As an art form, dance is a mixture of the visual and the auditory. While we watch dancers perform aesthetic pieces onstage, we hear music meant to enhance the experience. Because of this inclusive nature of dance, collaborations among designers, musicians, and choreographers are commonplace and have been for some time, allowing for artists in their respective fields to showcase their talent alongside each other. In 1913, Nijinsky and Stravinsky brought audiences the ballet, The Rite of Spring before a set by the designer Roerich. Picasso designed the scenery and costumes for Cocteau’s ballet Parade in 1917, which was set to music by Satie. And closer to home, Merce Cunningham initiated a number of creative and fruitful partnerships. He worked with musicians such as John Cage, Sonic Youth, Sigur Rós and Radiohead, and visual artists like Robert Rauschenberg, Jasper Johns, and Olafur Eliasson. Though he hasn’t worked with a dance company yet, William Kentridge, who was featured in Art:21 Season 5, has designed sets for productions of The Magic Flute and The Nose.
The New York City Ballet is presenting the latest dance-art relationship, offering what could be described as a gesamtkunstwerk, the Wagnerian term for a total work of art. Their Spring 2010 season features an extensive listing of artistic collaborations among instrumental music, dance choreography, and the visual arts. Among the new commissions are four original scores and seven new ballets, five of which are to be performed against backdrops designed by renowned Spanish architect and artist Santiago Calatrava. It is appropriately called The Architecture of Dance. Commissioning scenery from an architect is an interesting choice on the part of the Ballet and must have been an exciting challenge for Calatrava. While sets change throughout a short work of dance, buildings and bridges — Calatrava’s usual fare — are meant to last.
Calavatra is known for designing light-filled, airy buildings.

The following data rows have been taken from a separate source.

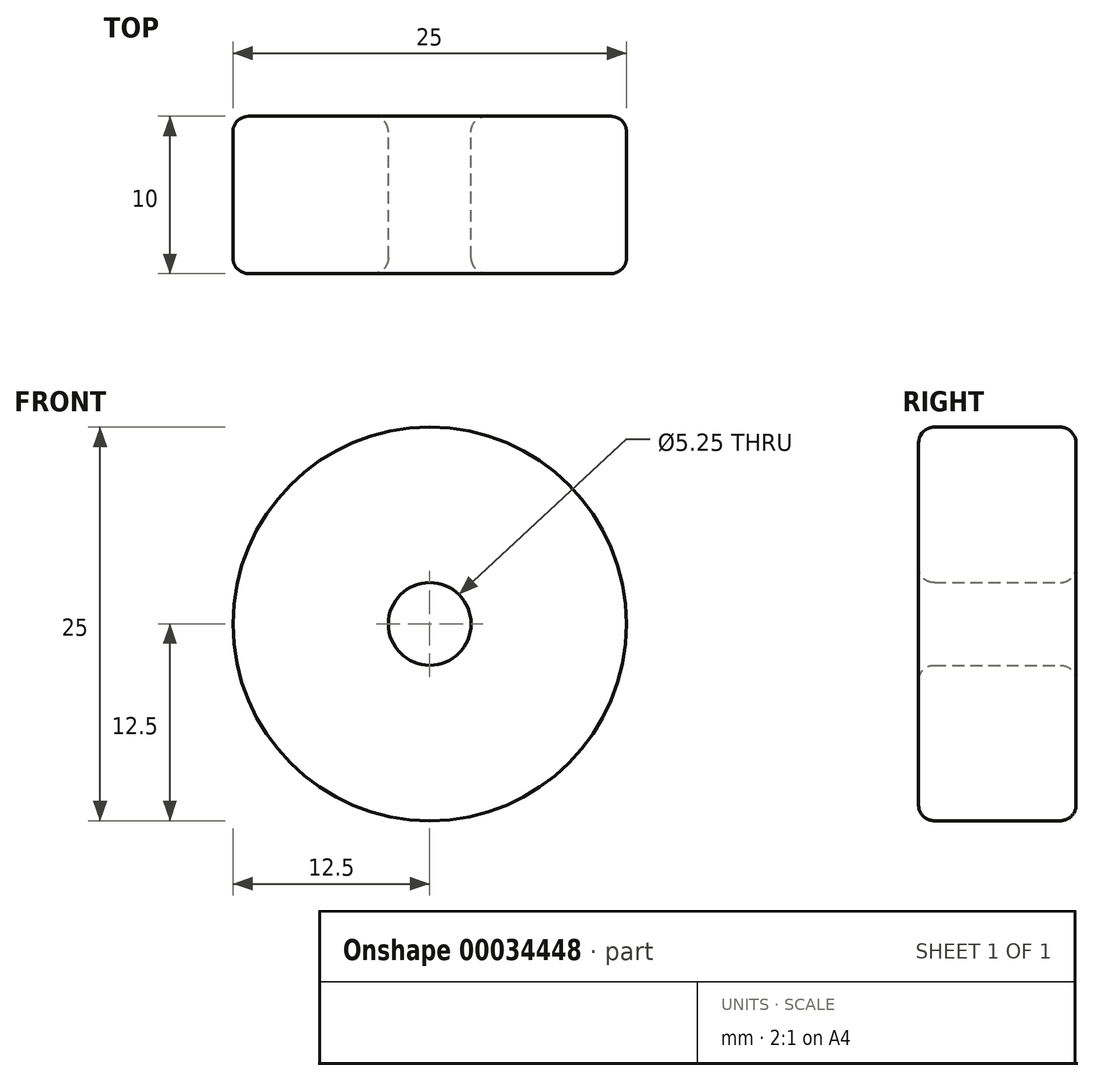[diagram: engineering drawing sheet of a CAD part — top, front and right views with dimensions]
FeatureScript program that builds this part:
annotation { "Feature Type Name" : "Feature", "Feature Type Description" : "" }
export const myFeature = defineFeature(function(context is Context, id is Id, definition is map)
    precondition{}
    {
        {
            var Q0;
            Q0=qCreatedBy(makeId("Front.planeOp"),FACE);
            var sketch = newSketch(context, id + "F0", { "sketchPlane" : qUnion([Q0])});
            skCircle(sketch, "E0", {"center": v(0, 0) * mm, "radius": 12.5 * mm});
            skCircle(sketch, "E1", {"center": v(0, 0) * mm, "radius": 2.63 * mm});
            skSolve(sketch);
        }
        {
            var Q0;
            Q0 = qSketchRegion(id + "F0", true);
            extrude(context, id + "F1", {"entities" : qUnion([Q0]), "depth" : 10 * mm});
        }
        {
            var Q0;
            Q0=makeQuery(id+"F1.opExtrude","CAP_EDGE",EDGE,{"disambiguationData":[OSD([sQuery(id+"F0.wireOp",EDGE,"E0")])],"isStart":false});
            var Q1;
            Q1=makeQuery(id+"F1.opExtrude","CAP_EDGE",EDGE,{"disambiguationData":[OSD([sQuery(id+"F0.wireOp",EDGE,"E0")])],"isStart":true});
            var Q2;
            Q2=makeQuery(id+"F1.opExtrude","CAP_EDGE",EDGE,{"disambiguationData":[OSD([sQuery(id+"F0.wireOp",EDGE,"E1")])],"isStart":false});
            var Q3;
            Q3=makeQuery(id+"F1.opExtrude","CAP_EDGE",EDGE,{"disambiguationData":[OSD([sQuery(id+"F0.wireOp",EDGE,"E1")])],"isStart":true});
            fillet(context, id + "F2", {"entities" : qUnion([Q0, Q1, Q2, Q3]), "radius" : 1 * mm, "tangentPropagation" : true, "allowEdgeOverflow" : false});
        }
    });
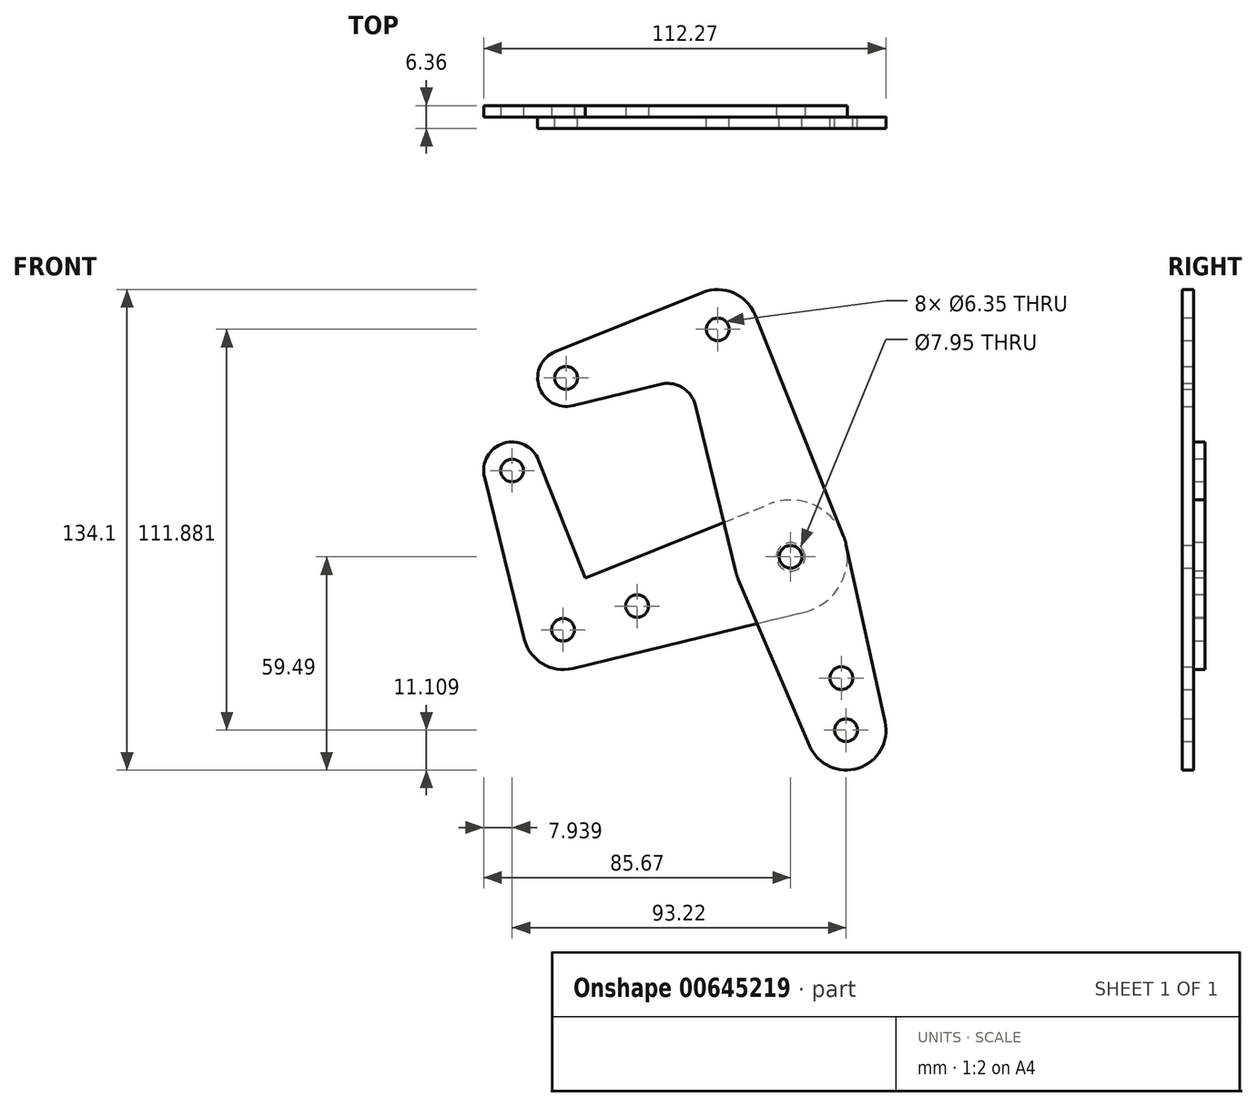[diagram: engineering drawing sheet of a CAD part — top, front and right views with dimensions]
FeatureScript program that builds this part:
annotation { "Feature Type Name" : "Feature", "Feature Type Description" : "" }
export const myFeature = defineFeature(function(context is Context, id is Id, definition is map)
    precondition{}
    {
        {
            var Q0;
            Q0=qCreatedBy(makeId("Front.planeOp"),FACE);
            var sketch = newSketch(context, id + "F0", { "sketchPlane" : qUnion([Q0])});
            skCircle(sketch, "E0", {"center": v(-62.66, 49.95) * mm, "radius": 7.94 * mm});
            skCircle(sketch, "E1", {"center": v(-20.33, 63.5) * mm, "radius": 11.11 * mm});
            skCircle(sketch, "E2", {"center": v(0, 0) * mm, "radius": 15.88 * mm});
            skCircle(sketch, "E3", {"center": v(15.49, -48.38) * mm, "radius": 11.11 * mm});
            skCircle(sketch, "E4", {"center": v(14.16, -33.82) * mm, "radius": 3.17 * mm});
            skLineSegment(sketch, "E5", {"start": v(-27.48, 85.85) * mm, "end": v(19.13, -59.77) * mm, "construction": true});
            skLineSegment(sketch, "E6", {"start": v(0, 0) * mm, "end": v(60.36, 19.32) * mm, "construction": true});
            skLineSegment(sketch, "E7", {"start": v(-77.14, 45.31) * mm, "end": v(-2.1, 69.33) * mm, "construction": true});
            skCircle(sketch, "E8", {"center": v(15.49, -48.38) * mm, "radius": 3.18 * mm});
            skCircle(sketch, "E9", {"center": v(0, 0) * mm, "radius": 3.98 * mm});
            skCircle(sketch, "E10", {"center": v(0, 0) * mm, "radius": 3.18 * mm});
            skCircle(sketch, "E11", {"center": v(-20.33, 63.5) * mm, "radius": 3.18 * mm});
            skCircle(sketch, "E12", {"center": v(-62.66, 49.95) * mm, "radius": 3.18 * mm});
            skLineSegment(sketch, "E13", {"start": v(14.16, -33.82) * mm, "end": v(22.72, -60.54) * mm, "construction": true});
            skLineSegment(sketch, "E14", {"start": v(-65.62, 57.31) * mm, "end": v(-24.47, 73.81) * mm});
            skLineSegment(sketch, "E15", {"start": v(-10.02, 67.64) * mm, "end": v(14.73, 5.9) * mm});
            skLineSegment(sketch, "E16", {"start": v(5.27, -52.75) * mm, "end": v(-14.6, -6.24) * mm});
            skLineSegment(sketch, "E17", {"start": v(-15.43, -3.75) * mm, "end": v(-26.63, 42.35) * mm});
            skLineSegment(sketch, "E18", {"start": v(26.34, -46) * mm, "end": v(15.5, 3.4) * mm});
            skLineSegment(sketch, "E19", {"start": v(-60.79, 42.23) * mm, "end": v(-36.23, 48.2) * mm});
            skArc(sketch, "E20.filletArc", {"start": v(-26.63, 42.35) * mm, "mid": v(-30.22, 47.27) * mm, "end": v(-36.23, 48.2) * mm});
            skLineSegment(sketch, "E21", {"start": v(0, 0) * mm, "end": v(-85.7, -27.44) * mm, "construction": true});
            skLineSegment(sketch, "E22", {"start": v(-76.14, 19.16) * mm, "end": v(-54.17, -49.48) * mm, "construction": true});
            skCircle(sketch, "E23", {"center": v(-42.85, -13.72) * mm, "radius": 3.18 * mm});
            skCircle(sketch, "E24", {"center": v(-63.5, -20.33) * mm, "radius": 11.11 * mm});
            skCircle(sketch, "E25", {"center": v(-77.73, 24.12) * mm, "radius": 7.94 * mm});
            skCircle(sketch, "E26", {"center": v(-63.5, -20.33) * mm, "radius": 3.18 * mm});
            skCircle(sketch, "E27", {"center": v(-77.73, 24.12) * mm, "radius": 3.18 * mm});
            skLineSegment(sketch, "E28", {"start": v(-70.35, 27.05) * mm, "end": v(-53.17, -16.23) * mm});
            skLineSegment(sketch, "E29", {"start": v(-85.44, 22.22) * mm, "end": v(-74.29, -23) * mm});
            skLineSegment(sketch, "E30", {"start": v(-60.88, -31.13) * mm, "end": v(3.75, -15.43) * mm});
            skLineSegment(sketch, "E31", {"start": v(-67.64, -10.02) * mm, "end": v(-5.9, 14.73) * mm});
            skSolve(sketch);
        }
        {
            var Q0;
            {var subQ4=sQuery(id+"F0.wireOp",EDGE,"E14");Q0=makeQuery(id+"F0.imprint","IMPRINT",FACE,{"disambiguationData":[TD([[makeQuery(id+"F0.imprint","IMPRINT",EDGE,{"derivedFrom":subQ4}),-1.0]])]});}
            var Q1;
            Q1=makeQuery(id+"F0.imprint","IMPRINT",FACE,{"disambiguationData":[TD([[makeQuery(id+"F0.imprint","IMPRINT",EDGE,{"derivedFrom":sQuery(id+"F0.wireOp",EDGE,"E4")}),-1.0]])]});
            var Q2;
            Q2=makeQuery(id+"F0.imprint","IMPRINT",FACE,{"disambiguationData":[TD([[makeQuery(id+"F0.imprint","IMPRINT",EDGE,{"derivedFrom":sQuery(id+"F0.wireOp",EDGE,"E9")}),-1.0]])]});
            var Q3;
            Q3=makeQuery(id+"F0.imprint","IMPRINT",FACE,{"disambiguationData":[TD([[makeQuery(id+"F0.imprint","IMPRINT",EDGE,{"derivedFrom":sQuery(id+"F0.wireOp",EDGE,"E9")}),1.0]])]});
            var Q4;
            Q4=makeQuery(id+"F0.imprint","IMPRINT",FACE,{"disambiguationData":[TD([[makeQuery(id+"F0.imprint","IMPRINT",EDGE,{"derivedFrom":sQuery(id+"F0.wireOp",EDGE,"E8")}),-1.0]])]});
            var Q5;
            Q5=makeQuery(id+"F0.imprint","IMPRINT",FACE,{"disambiguationData":[TD([[makeQuery(id+"F0.imprint","IMPRINT",EDGE,{"derivedFrom":sQuery(id+"F0.wireOp",EDGE,"E11")}),-1.0]])]});
            var Q6;
            Q6=makeQuery(id+"F0.imprint","IMPRINT",FACE,{"disambiguationData":[TD([[makeQuery(id+"F0.imprint","IMPRINT",EDGE,{"derivedFrom":sQuery(id+"F0.wireOp",EDGE,"E12")}),-1.0]])]});
            var Q7;
            {var subQ0=sQuery(id+"F0.wireOp",EDGE,"E17");var subQ1=sQuery(id+"F0.wireOp",EDGE,"E2");var subQ2=makeQuery(id+"F0.imprint","INTERSECT",VERTEX,{"derivedFrom":[subQ1,subQ0]});Q7=makeQuery(id+"F0.imprint","IMPRINT",FACE,{"disambiguationData":[TD([[makeQuery(id+"F0.imprint","IMPRINT",EDGE,{"disambiguationData":[TD([[subQ2,1.0]])],"derivedFrom":subQ1}),-1.0]])]});}
            var Q8;
            {var subQ0=sQuery(id+"F0.wireOp",EDGE,"E16");var subQ1=sQuery(id+"F0.wireOp",EDGE,"E2");var subQ2=makeQuery(id+"F0.imprint","INTERSECT",VERTEX,{"derivedFrom":[subQ1,subQ0]});Q8=makeQuery(id+"F0.imprint","IMPRINT",FACE,{"disambiguationData":[TD([[makeQuery(id+"F0.imprint","IMPRINT",EDGE,{"disambiguationData":[TD([[subQ2,-1.0]])],"derivedFrom":subQ1}),-1.0]])]});}
            extrude(context, id + "F1", {"entities" : qUnion([Q0, Q1, Q2, Q3, Q4, Q5, Q6, Q7, Q8]), "depth" : 3.17 * mm, "offsetDistance" : 25.4 * mm});
        }
        {
            var Q0;
            Q0=makeQuery(id+"F0.imprint","IMPRINT",FACE,{"disambiguationData":[TD([[makeQuery(id+"F0.imprint","IMPRINT",EDGE,{"derivedFrom":sQuery(id+"F0.wireOp",EDGE,"E23")}),-1.0]])]});
            var Q1;
            {var subQ5=sQuery(id+"F0.wireOp",EDGE,"E29");Q1=makeQuery(id+"F0.imprint","IMPRINT",FACE,{"disambiguationData":[TD([[makeQuery(id+"F0.imprint","IMPRINT",EDGE,{"derivedFrom":subQ5}),1.0]])]});}
            var Q2;
            Q2=makeQuery(id+"F0.imprint","IMPRINT",FACE,{"disambiguationData":[TD([[makeQuery(id+"F0.imprint","IMPRINT",EDGE,{"derivedFrom":sQuery(id+"F0.wireOp",EDGE,"E26")}),-1.0]])]});
            var Q3;
            {var subQ0=sQuery(id+"F0.wireOp",EDGE,"E28");var subQ1=sQuery(id+"F0.wireOp",EDGE,"E24");var subQ2=makeQuery(id+"F0.imprint","INTERSECT",VERTEX,{"derivedFrom":[subQ1,subQ0]});Q3=makeQuery(id+"F0.imprint","IMPRINT",FACE,{"disambiguationData":[TD([[makeQuery(id+"F0.imprint","IMPRINT",EDGE,{"disambiguationData":[TD([[subQ2,-1.0]])],"derivedFrom":subQ1}),-1.0]])]});}
            var Q4;
            Q4=makeQuery(id+"F0.imprint","IMPRINT",FACE,{"disambiguationData":[TD([[makeQuery(id+"F0.imprint","IMPRINT",EDGE,{"derivedFrom":sQuery(id+"F0.wireOp",EDGE,"E27")}),-1.0]])]});
            var Q5;
            Q5=makeQuery(id+"F0.imprint","IMPRINT",FACE,{"disambiguationData":[TD([[makeQuery(id+"F0.imprint","IMPRINT",EDGE,{"derivedFrom":sQuery(id+"F0.wireOp",EDGE,"E9")}),-1.0]])]});
            var Q6;
            {var subQ0=sQuery(id+"F0.wireOp",EDGE,"E16");var subQ1=sQuery(id+"F0.wireOp",EDGE,"E2");var subQ2=makeQuery(id+"F0.imprint","INTERSECT",VERTEX,{"derivedFrom":[subQ1,subQ0]});Q6=makeQuery(id+"F0.imprint","IMPRINT",FACE,{"disambiguationData":[TD([[makeQuery(id+"F0.imprint","IMPRINT",EDGE,{"disambiguationData":[TD([[subQ2,-1.0]])],"derivedFrom":subQ1}),-1.0]])]});}
            var Q7;
            {var subQ0=sQuery(id+"F0.wireOp",EDGE,"E17");var subQ1=sQuery(id+"F0.wireOp",EDGE,"E2");var subQ2=makeQuery(id+"F0.imprint","INTERSECT",VERTEX,{"derivedFrom":[subQ1,subQ0]});Q7=makeQuery(id+"F0.imprint","IMPRINT",FACE,{"disambiguationData":[TD([[makeQuery(id+"F0.imprint","IMPRINT",EDGE,{"disambiguationData":[TD([[subQ2,1.0]])],"derivedFrom":subQ1}),-1.0]])]});}
            extrude(context, id + "F2", {"entities" : qUnion([Q0, Q1, Q2, Q3, Q4, Q5, Q6, Q7]), "oppositeDirection" : true, "depth" : 3.17 * mm, "offsetDistance" : 25.4 * mm});
        }
    });
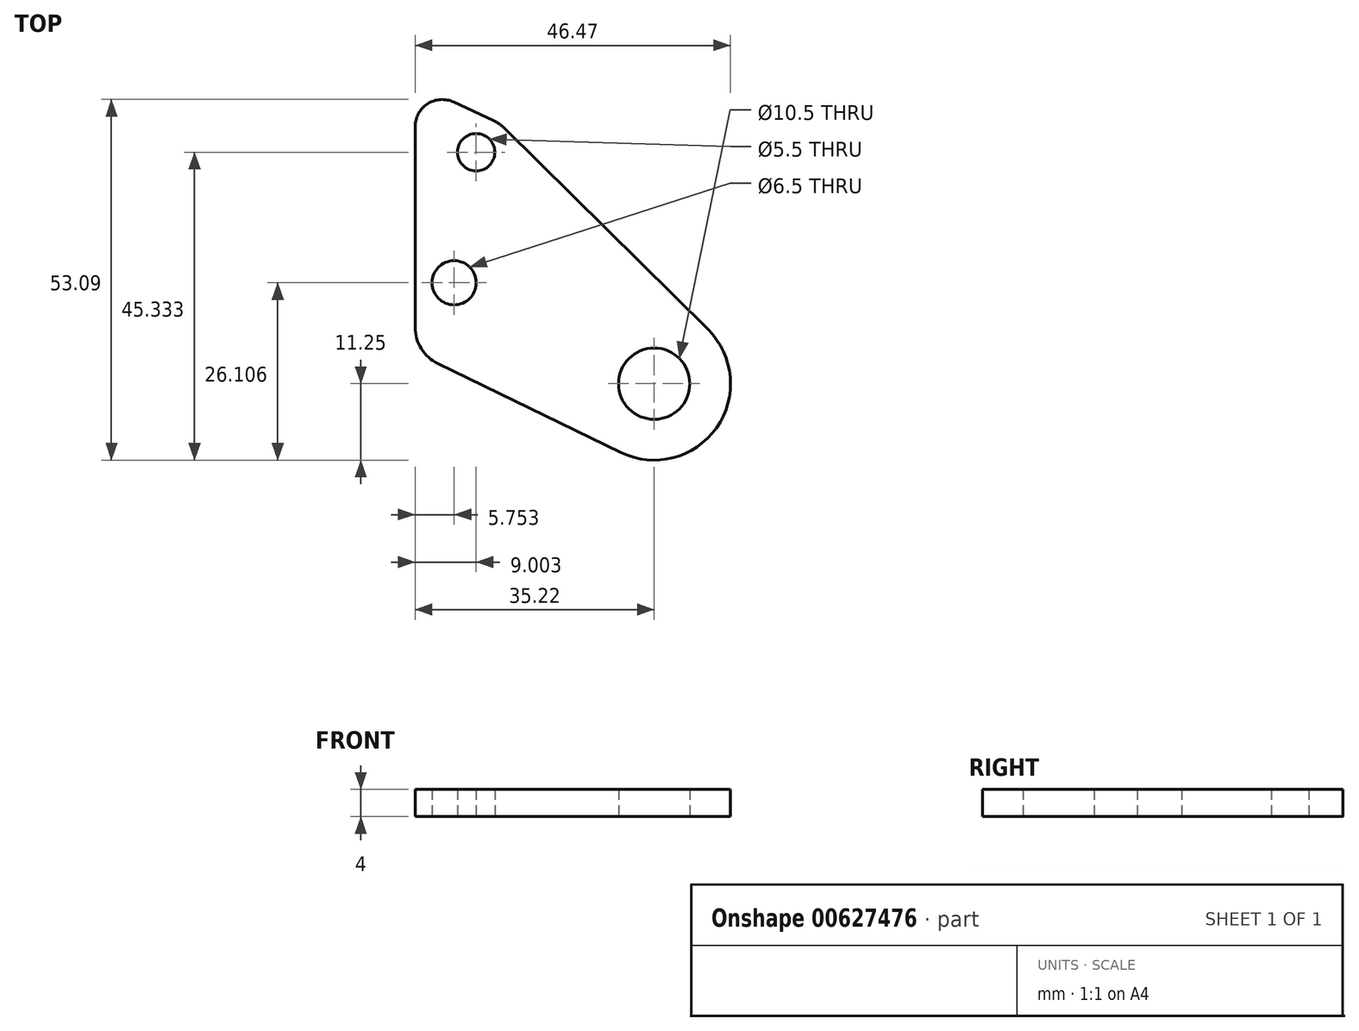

Best known in this country for his expansion to the Milwaukee Art Museum, he has designed prolifically in Europe, bringing France the Lyon Airport Station, and Spain the Alamillo Bridge in Seville. In 2014, his World Trade Center Transportation Hub is scheduled to open in lower Manhattan. Calatrava is also an artist and a sculptor; the Metropolitan Museum of Art recently staged Santiago Calatrava: Sculpture into Architecture, an exhibit showing how many of his signature buildings began as sculptures.
Over at Lincoln Center, I went to see Melissa Barak’s new work, Call Me Ben, about the 1940s gangster Ben “Bugsy” Siegel, who built the first luxury hotel in Las Vegas. The New York City Ballet commissioned Barak’s choreography to accompany a commissioned score by Jay Greenberg. Gilles Mendel designed the glamorous costumes. The scenery Calatrava designed for Call Me Ben is simple and painterly, relying on palm trees and golden-hued mountains to evoke the American West. The other Calatrava sets for this project are a mix of painted backdrops and sleek geometric designs.
A collaboration such as this highlights the close-knit nature of the greater art world and the possibility for artists in any field to think outside the box and explore new modes of creativity. Bringing in a visual artist to work on a ballet project reminds those of us in the fine art world to view dance as a visual art form. Instead of using paint and canvas, dance relies on its dancers’ bodies to make shapes and forms on the stage. These are sometimes more literal, telling a clear story, and sometimes abstract. The increase in the popularity and visibility of performance art (more on this in a later post) certainly helps bridge the dance-art/architecture gap. Hopefully we will see more contemporary artists teaming up with visionaries from other artistic fields to bring us more exciting and thoughtful pieces.